## What you have to do:
Each line of the material that mentions the word "right" is to be copied.

## Excerpted records:

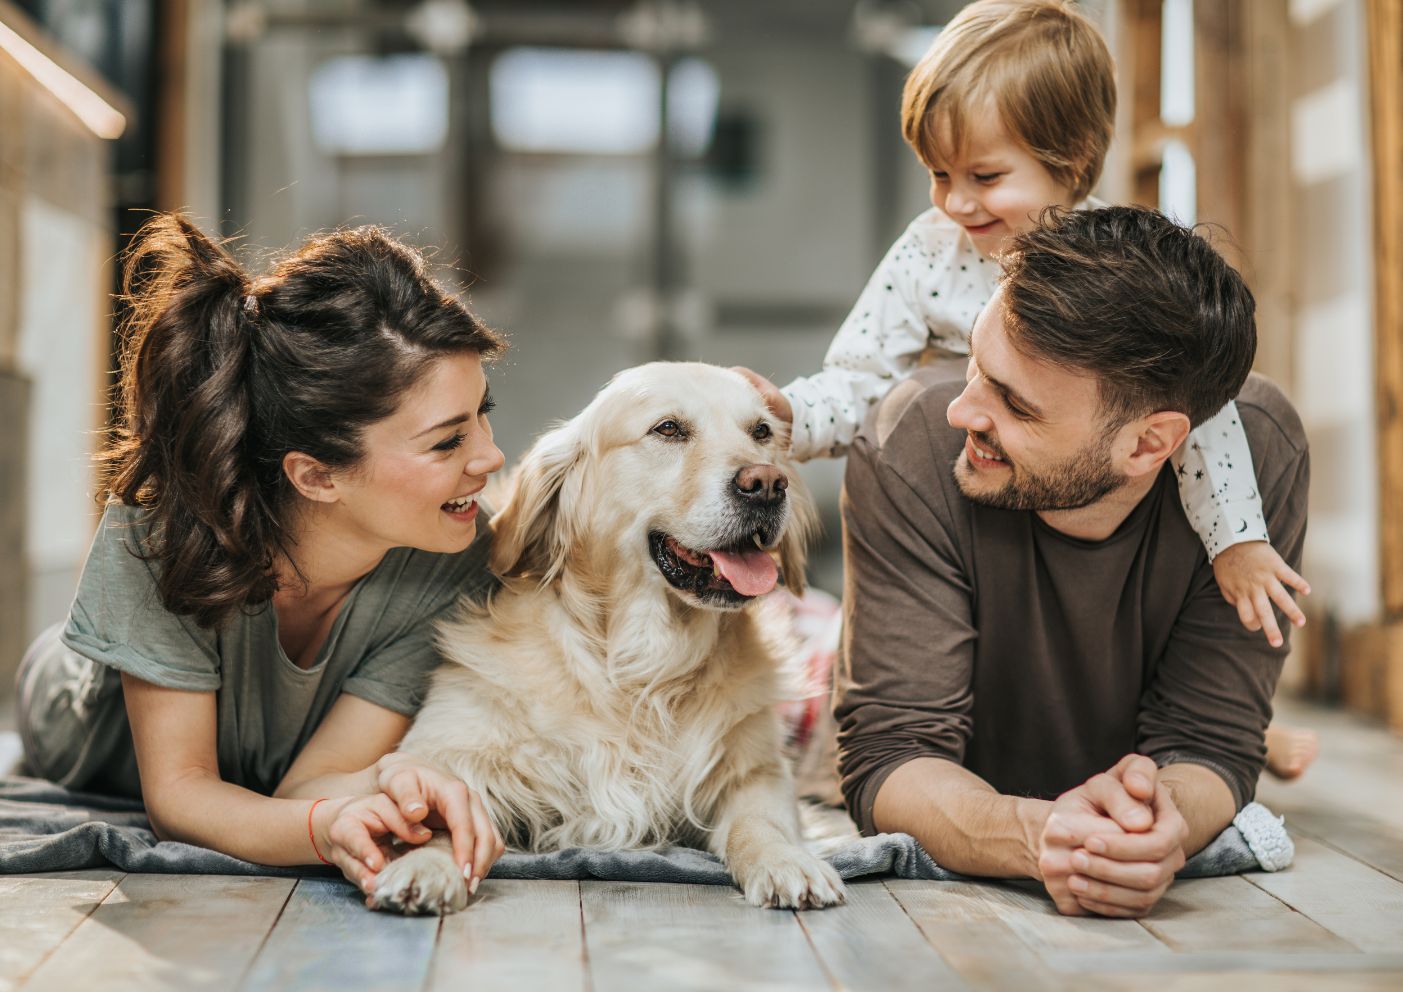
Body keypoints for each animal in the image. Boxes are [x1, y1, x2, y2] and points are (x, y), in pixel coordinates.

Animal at [373, 362, 841, 914]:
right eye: (668, 429)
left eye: (762, 432)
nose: (767, 483)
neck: (641, 666)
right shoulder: (451, 746)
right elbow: (444, 810)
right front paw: (425, 865)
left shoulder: (757, 770)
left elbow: (760, 821)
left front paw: (787, 860)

## Reply to the exercise:
right eye: (668, 429)
right shoulder: (451, 746)
right elbow: (444, 810)
right front paw: (425, 865)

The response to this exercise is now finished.